Jesse Lyons, assistant executive director of the Kappa Alpha Order’s national office in Lexington, Virginia, announced the Ole Miss chapter suspended three students pictured posing with guns beside a bullet-ridden memorial to lynching victim, Emmett Till.
According to CBS News, Ole Miss spokesman Rod Guajardo said the image was reported back in March to the university’s Bias Incident Response Team, where incidents involving students, faculty or staff being targeted because of their race or other characteristics are reported. Guajardo said the university asked the FBI to investigate, but the FBI allegedly declined to open an inquiry because the photo “did not pose a specific threat.”
Guajardo called the image “offensive and hurtful” but said the university hasn’t disciplined the students because the photo was taken off-campus and was not part of a university event.

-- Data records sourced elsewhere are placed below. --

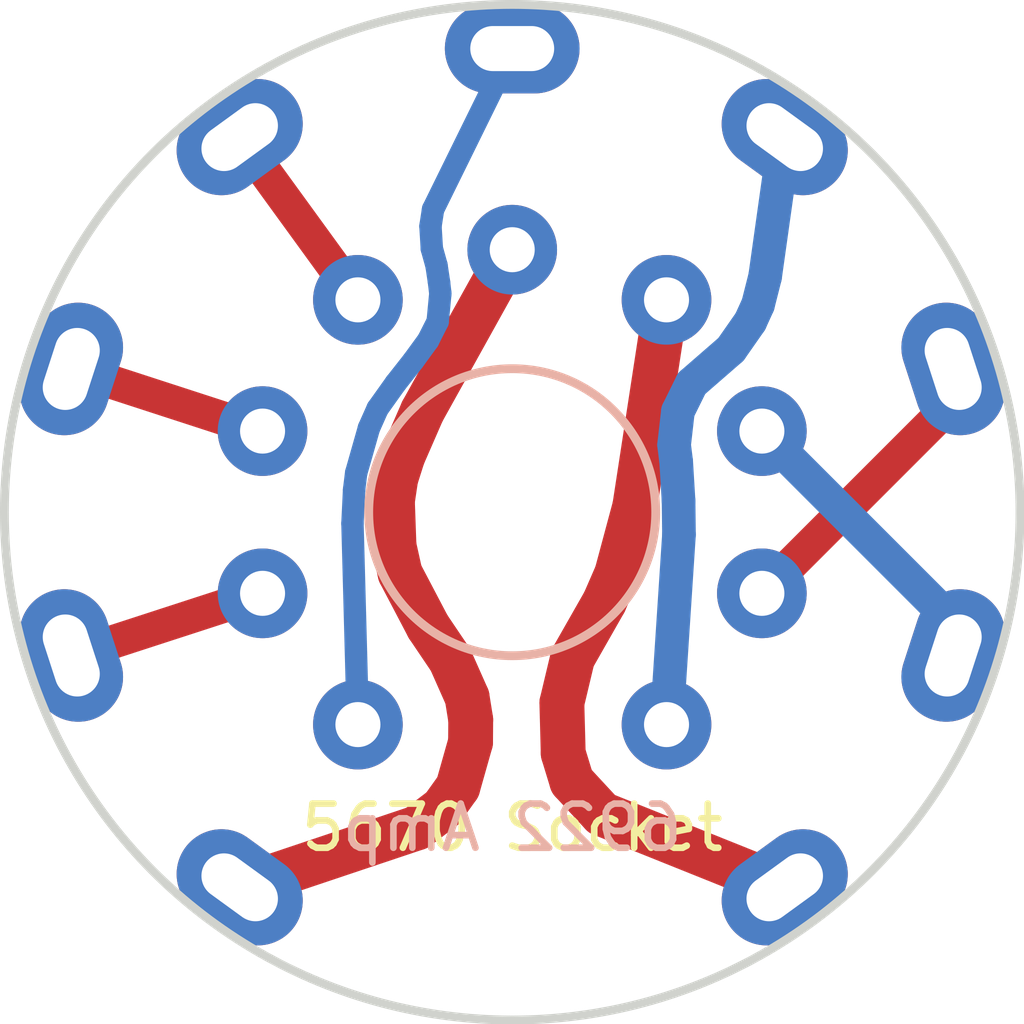
<source format=kicad_pcb>
(kicad_pcb (version 20171130) (host pcbnew "(5.0.2)-1")

  (general
    (thickness 1.6)
    (drawings 4)
    (tracks 58)
    (zones 0)
    (modules 2)
    (nets 10)
  )

  (page A4)
  (layers
    (0 F.Cu signal)
    (31 B.Cu signal)
    (32 B.Adhes user)
    (33 F.Adhes user)
    (34 B.Paste user)
    (35 F.Paste user)
    (36 B.SilkS user)
    (37 F.SilkS user)
    (38 B.Mask user)
    (39 F.Mask user)
    (40 Dwgs.User user)
    (41 Cmts.User user)
    (42 Eco1.User user)
    (43 Eco2.User user)
    (44 Edge.Cuts user)
    (45 Margin user)
    (46 B.CrtYd user)
    (47 F.CrtYd user)
    (48 B.Fab user)
    (49 F.Fab user)
  )

  (setup
    (last_trace_width 1.016)
    (trace_clearance 0.254)
    (zone_clearance 0.508)
    (zone_45_only no)
    (trace_min 0.2)
    (segment_width 0.2)
    (edge_width 0.15)
    (via_size 0.8)
    (via_drill 0.4)
    (via_min_size 0.4)
    (via_min_drill 0.3)
    (uvia_size 0.3)
    (uvia_drill 0.1)
    (uvias_allowed no)
    (uvia_min_size 0.2)
    (uvia_min_drill 0.1)
    (pcb_text_width 0.3)
    (pcb_text_size 1.5 1.5)
    (mod_edge_width 0.15)
    (mod_text_size 1 1)
    (mod_text_width 0.15)
    (pad_size 1.524 1.524)
    (pad_drill 0.762)
    (pad_to_mask_clearance 0.051)
    (solder_mask_min_width 0.25)
    (aux_axis_origin 0 0)
    (visible_elements 7FFFFFFF)
    (pcbplotparams
      (layerselection 0x010f0_ffffffff)
      (usegerberextensions true)
      (usegerberattributes false)
      (usegerberadvancedattributes false)
      (creategerberjobfile false)
      (excludeedgelayer true)
      (linewidth 0.100000)
      (plotframeref false)
      (viasonmask false)
      (mode 1)
      (useauxorigin false)
      (hpglpennumber 1)
      (hpglpenspeed 20)
      (hpglpendiameter 15.000000)
      (psnegative false)
      (psa4output false)
      (plotreference true)
      (plotvalue true)
      (plotinvisibletext false)
      (padsonsilk false)
      (subtractmaskfromsilk true)
      (outputformat 1)
      (mirror false)
      (drillshape 0)
      (scaleselection 1)
      (outputdirectory "Gerber"))
  )

  (net 0 "")
  (net 1 Heater2)
  (net 2 Cathode1)
  (net 3 Grid1)
  (net 4 Plate1)
  (net 5 Shield)
  (net 6 Plate2)
  (net 7 Grid2)
  (net 8 Cathode2)
  (net 9 Heater1)

  (net_class Default "This is the default net class."
    (clearance 0.254)
    (trace_width 1.016)
    (via_dia 0.8)
    (via_drill 0.4)
    (uvia_dia 0.3)
    (uvia_drill 0.1)
    (add_net Cathode1)
    (add_net Cathode2)
    (add_net Grid1)
    (add_net Grid2)
    (add_net Heater1)
    (add_net Heater2)
    (add_net Plate1)
    (add_net Plate2)
    (add_net Shield)
  )

  (module locallib:VALVE-ECC-83-2 (layer F.Cu) (tedit 5CA41877) (tstamp 5CA4196F)
    (at 95.25 79.375)
    (descr "Valve ECC-83-2 flat pins")
    (tags "Valve ECC-83-2 flat pins")
    (path /5CA40FE1)
    (fp_text reference J1 (at 0 -8.128) (layer Dwgs.User)
      (effects (font (size 1 1) (thickness 0.15)))
    )
    (fp_text value 5670-Socket (at 0 6) (layer F.Fab)
      (effects (font (size 1 1) (thickness 0.15)))
    )
    (fp_circle (center 0 0) (end 3.5 0) (layer Dwgs.User) (width 0.15))
    (fp_circle (center 0 0) (end 10.5 0) (layer Dwgs.User) (width 0.15))
    (fp_text user %R (at 0 -7) (layer F.Fab)
      (effects (font (size 1 1) (thickness 0.15)))
    )
    (pad 1 thru_hole oval (at 6.171745 8.494678 306) (size 2.03 3.05) (drill oval 1.02 1.9) (layers *.Cu *.Mask)
      (net 9 Heater1))
    (pad 2 thru_hole oval (at 9.986093 3.244678 342) (size 2.03 3.05) (drill oval 1.02 1.9) (layers *.Cu *.Mask)
      (net 8 Cathode2))
    (pad 3 thru_hole oval (at 9.986093 -3.244678 18) (size 2.03 3.05) (drill oval 1.02 1.9) (layers *.Cu *.Mask)
      (net 7 Grid2))
    (pad 4 thru_hole oval (at 6.171745 -8.494678 54) (size 2.03 3.05) (drill oval 1.02 1.9) (layers *.Cu *.Mask)
      (net 6 Plate2))
    (pad 5 thru_hole oval (at 0 -10.5 90) (size 2.03 3.05) (drill oval 1.02 1.9) (layers *.Cu *.Mask)
      (net 5 Shield))
    (pad 6 thru_hole oval (at -6.171745 -8.494678 306) (size 2.03 3.05) (drill oval 1.02 1.9) (layers *.Cu *.Mask)
      (net 4 Plate1))
    (pad 7 thru_hole oval (at -9.986093 -3.244678 342) (size 2.03 3.05) (drill oval 1.02 1.9) (layers *.Cu *.Mask)
      (net 3 Grid1))
    (pad 8 thru_hole oval (at -9.986093 3.244678 18) (size 2.03 3.05) (drill oval 1.02 1.9) (layers *.Cu *.Mask)
      (net 2 Cathode1))
    (pad 9 thru_hole oval (at -6.171745 8.494678 54) (size 2.03 3.05) (drill oval 1.02 1.9) (layers *.Cu *.Mask)
      (net 1 Heater2))
    (pad "" np_thru_hole circle (at 0 0) (size 3.5 3.5) (drill 3.5) (layers *.Cu *.Mask))
    (model ${KISYS3DMOD}/Valves.3dshapes/VALVE-ECC-83-2.wrl
      (offset (xyz -3.555999946594238 4.825999927520752 0))
      (scale (xyz 1 1 1))
      (rotate (xyz 0 0 0))
    )
  )

  (module locallib:VALVE-ECC-83-1 (layer F.Cu) (tedit 5CA41874) (tstamp 5CA4197E)
    (at 95.25 79.375)
    (descr "Valve ECC-83-1 round pins")
    (tags "Valve ECC-83-1 round pins")
    (path /5CA4102E)
    (fp_text reference J2 (at 0 6) (layer Dwgs.User)
      (effects (font (size 1 1) (thickness 0.15)))
    )
    (fp_text value 6922-Pins (at 0 8) (layer F.Fab)
      (effects (font (size 1 1) (thickness 0.15)))
    )
    (fp_text user %R (at 0 6) (layer F.Fab)
      (effects (font (size 1 1) (thickness 0.15)))
    )
    (fp_circle (center 0 0) (end 5.945 0) (layer Dwgs.User) (width 0.15))
    (pad 9 thru_hole circle (at -3.494383 4.809606) (size 2.03 2.03) (drill 1.02) (layers *.Cu *.Mask)
      (net 5 Shield))
    (pad 8 thru_hole circle (at -5.654031 1.837106) (size 2.03 2.03) (drill 1.02) (layers *.Cu *.Mask)
      (net 2 Cathode1))
    (pad 7 thru_hole circle (at -5.654031 -1.837106) (size 2.03 2.03) (drill 1.02) (layers *.Cu *.Mask)
      (net 3 Grid1))
    (pad 6 thru_hole circle (at -3.494383 -4.809606) (size 2.03 2.03) (drill 1.02) (layers *.Cu *.Mask)
      (net 4 Plate1))
    (pad 5 thru_hole circle (at 0 -5.945) (size 2.03 2.03) (drill 1.02) (layers *.Cu *.Mask)
      (net 1 Heater2))
    (pad 4 thru_hole circle (at 3.494383 -4.809606) (size 2.03 2.03) (drill 1.02) (layers *.Cu *.Mask)
      (net 9 Heater1))
    (pad 3 thru_hole circle (at 5.654031 -1.837106) (size 2.03 2.03) (drill 1.02) (layers *.Cu *.Mask)
      (net 8 Cathode2))
    (pad 2 thru_hole circle (at 5.654031 1.837106) (size 2.03 2.03) (drill 1.02) (layers *.Cu *.Mask)
      (net 7 Grid2))
    (pad 1 thru_hole circle (at 3.494383 4.809606) (size 2.03 2.03) (drill 1.02) (layers *.Cu *.Mask)
      (net 6 Plate2))
    (model ${KISYS3DMOD}/Valves.3dshapes/VALVE-ECC-83-1.wrl
      (offset (xyz -3.555999946594238 4.825999927520752 0))
      (scale (xyz 1 1 1))
      (rotate (xyz 0 0 0))
    )
  )

  (gr_text "6922 Amp" (at 95.25 86.51875) (layer B.SilkS)
    (effects (font (size 1 1) (thickness 0.15)) (justify mirror))
  )
  (gr_text "5670 Socket" (at 95.25 86.51875) (layer F.SilkS)
    (effects (font (size 1 1) (thickness 0.15)))
  )
  (gr_circle (center 95.25 79.375) (end 98.5 79.375) (layer B.SilkS) (width 0.2))
  (gr_circle (center 95.25 79.375) (end 106.75 79.375) (layer Edge.Cuts) (width 0.2))

  (segment (start 92.71 80.756592) (end 93.345 81.966085) (width 1.016) (layer F.Cu) (net 1))
  (segment (start 93.853 82.718583) (end 94.228869 83.566) (width 1.016) (layer F.Cu) (net 1))
  (segment (start 94.228869 83.566) (end 94.3102 84.074) (width 1.016) (layer F.Cu) (net 1))
  (segment (start 93.345 81.966085) (end 93.853 82.718583) (width 1.016) (layer F.Cu) (net 1))
  (segment (start 92.572825 80.137) (end 92.536264 79.121) (width 1.016) (layer F.Cu) (net 1))
  (segment (start 92.536264 79.121) (end 92.612172 78.613) (width 1.016) (layer F.Cu) (net 1))
  (segment (start 92.572825 80.137) (end 92.71 80.756592) (width 1.016) (layer F.Cu) (net 1))
  (segment (start 93.216339 77.089) (end 92.773083 78.105) (width 1.016) (layer F.Cu) (net 1))
  (segment (start 92.773083 78.105) (end 92.612172 78.613) (width 1.016) (layer F.Cu) (net 1))
  (segment (start 93.216339 77.089) (end 95.25 73.43) (width 1.016) (layer F.Cu) (net 1))
  (segment (start 94.3102 84.074) (end 94.306465 84.582) (width 1.016) (layer F.Cu) (net 1))
  (segment (start 93.091 86.524291) (end 89.078255 87.869678) (width 1.016) (layer F.Cu) (net 1))
  (segment (start 94.019216 85.598) (end 94.306465 84.582) (width 1.016) (layer F.Cu) (net 1))
  (segment (start 94.019216 85.598) (end 93.6752 86.079115) (width 1.016) (layer F.Cu) (net 1))
  (segment (start 93.6752 86.079115) (end 93.091 86.524291) (width 1.016) (layer F.Cu) (net 1))
  (segment (start 89.595969 81.212106) (end 85.263907 82.619678) (width 0.762) (layer F.Cu) (net 2))
  (segment (start 89.595969 77.537894) (end 85.263907 76.130322) (width 0.762) (layer F.Cu) (net 3))
  (segment (start 91.755617 74.565394) (end 89.078255 70.880322) (width 0.762) (layer F.Cu) (net 4))
  (segment (start 91.716173 78.486) (end 92.00501 77.47) (width 0.508) (layer B.Cu) (net 5))
  (segment (start 92.00501 77.47) (end 92.202 77.027313) (width 0.508) (layer B.Cu) (net 5))
  (segment (start 91.669086 78.867) (end 91.632312 79.629) (width 0.508) (layer B.Cu) (net 5))
  (segment (start 91.755617 84.184606) (end 91.632312 79.629) (width 0.508) (layer B.Cu) (net 5))
  (segment (start 91.669086 78.867) (end 91.716173 78.486) (width 0.508) (layer B.Cu) (net 5))
  (segment (start 93.5355 73.787) (end 93.59265 74.168) (width 0.508) (layer B.Cu) (net 5))
  (segment (start 93.398488 72.898) (end 93.429666 73.406) (width 0.508) (layer B.Cu) (net 5))
  (segment (start 93.5355 73.787) (end 93.429666 73.406) (width 0.508) (layer B.Cu) (net 5))
  (segment (start 93.398488 72.898) (end 93.457555 72.517) (width 0.508) (layer B.Cu) (net 5))
  (segment (start 93.457555 72.517) (end 95.25 68.875) (width 0.508) (layer B.Cu) (net 5))
  (segment (start 93.561958 75.057) (end 93.622283 74.422) (width 0.508) (layer B.Cu) (net 5))
  (segment (start 93.59265 74.168) (end 93.622283 74.422) (width 0.508) (layer B.Cu) (net 5))
  (segment (start 93.010181 75.946) (end 92.610675 76.454) (width 0.508) (layer B.Cu) (net 5))
  (segment (start 92.202 77.027313) (end 92.610675 76.454) (width 0.508) (layer B.Cu) (net 5))
  (segment (start 93.010181 75.946) (end 93.345 75.486361) (width 0.508) (layer B.Cu) (net 5))
  (segment (start 93.561958 75.057) (end 93.345 75.486361) (width 0.508) (layer B.Cu) (net 5))
  (segment (start 98.744383 84.184606) (end 99.026664 79.883) (width 0.762) (layer B.Cu) (net 6))
  (segment (start 100.976853 74.041) (end 101.421745 70.880322) (width 0.762) (layer B.Cu) (net 6))
  (segment (start 100.816065 74.676) (end 100.976853 74.041) (width 0.762) (layer B.Cu) (net 6))
  (segment (start 100.642809 75.057) (end 100.203 75.686478) (width 0.762) (layer B.Cu) (net 6))
  (segment (start 100.642809 75.057) (end 100.816065 74.676) (width 0.762) (layer B.Cu) (net 6))
  (segment (start 99.00318 77.089) (end 99.314 76.459521) (width 0.762) (layer B.Cu) (net 6))
  (segment (start 100.203 75.686478) (end 99.314 76.459521) (width 0.762) (layer B.Cu) (net 6))
  (segment (start 99.00318 77.089) (end 98.915872 77.851) (width 0.762) (layer B.Cu) (net 6))
  (segment (start 98.963495 78.232) (end 99.017337 79.121) (width 0.762) (layer B.Cu) (net 6))
  (segment (start 99.017337 79.121) (end 99.026664 79.883) (width 0.762) (layer B.Cu) (net 6))
  (segment (start 98.915872 77.851) (end 98.963495 78.232) (width 0.762) (layer B.Cu) (net 6))
  (segment (start 105.236093 76.880044) (end 100.904031 81.212106) (width 0.762) (layer F.Cu) (net 7))
  (segment (start 105.236093 76.130322) (end 105.236093 76.880044) (width 0.762) (layer F.Cu) (net 7))
  (segment (start 105.236093 81.869956) (end 100.904031 77.537894) (width 0.762) (layer B.Cu) (net 8))
  (segment (start 105.236093 82.619678) (end 105.236093 81.869956) (width 0.762) (layer B.Cu) (net 8))
  (segment (start 97.282 86.208694) (end 101.421745 87.869678) (width 1.016) (layer F.Cu) (net 9))
  (segment (start 97.282 86.208694) (end 96.598853 85.471) (width 1.016) (layer F.Cu) (net 9))
  (segment (start 96.405115 84.836) (end 96.598853 85.471) (width 1.016) (layer F.Cu) (net 9))
  (segment (start 96.374419 83.693) (end 96.405115 84.836) (width 1.016) (layer F.Cu) (net 9))
  (segment (start 96.374419 83.693) (end 96.61665 82.677) (width 1.016) (layer F.Cu) (net 9))
  (segment (start 97.339482 81.407) (end 96.61665 82.677) (width 1.016) (layer F.Cu) (net 9))
  (segment (start 97.339482 81.407) (end 97.615901 80.772) (width 1.016) (layer F.Cu) (net 9))
  (segment (start 97.615901 80.772) (end 98.025066 79.248) (width 1.016) (layer F.Cu) (net 9))
  (segment (start 98.744383 74.565394) (end 98.025066 79.248) (width 1.016) (layer F.Cu) (net 9))

)

</source>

“The making of the photo was unrelated to any event or activity of the chapter. It is inappropriate, insensitive, and unacceptable. It does not represent our Kappa Alpha Order,” Lyons wrote in an email. The fraternity and university are working together and Guajardo said Ole Miss is “ready to assist the fraternity with educational opportunities for those members and the chapter.”
Last year, the sign honoring Emmett Till was vandalized 35 days after being replaced due to previous vandalism. Images of the sign went viral in 2016 after it was shot up with over 40 bullet holes.
Patrick Weems, the commission’s executive director, said the commission is already working on a fourth marker that’s made of hardened steel and more resistant to bullets. He said the commission is also negotiating a lease for 2 acres at the river’s edge for a fuller memorial site.
“We already have a new sign on its way,” Weems said.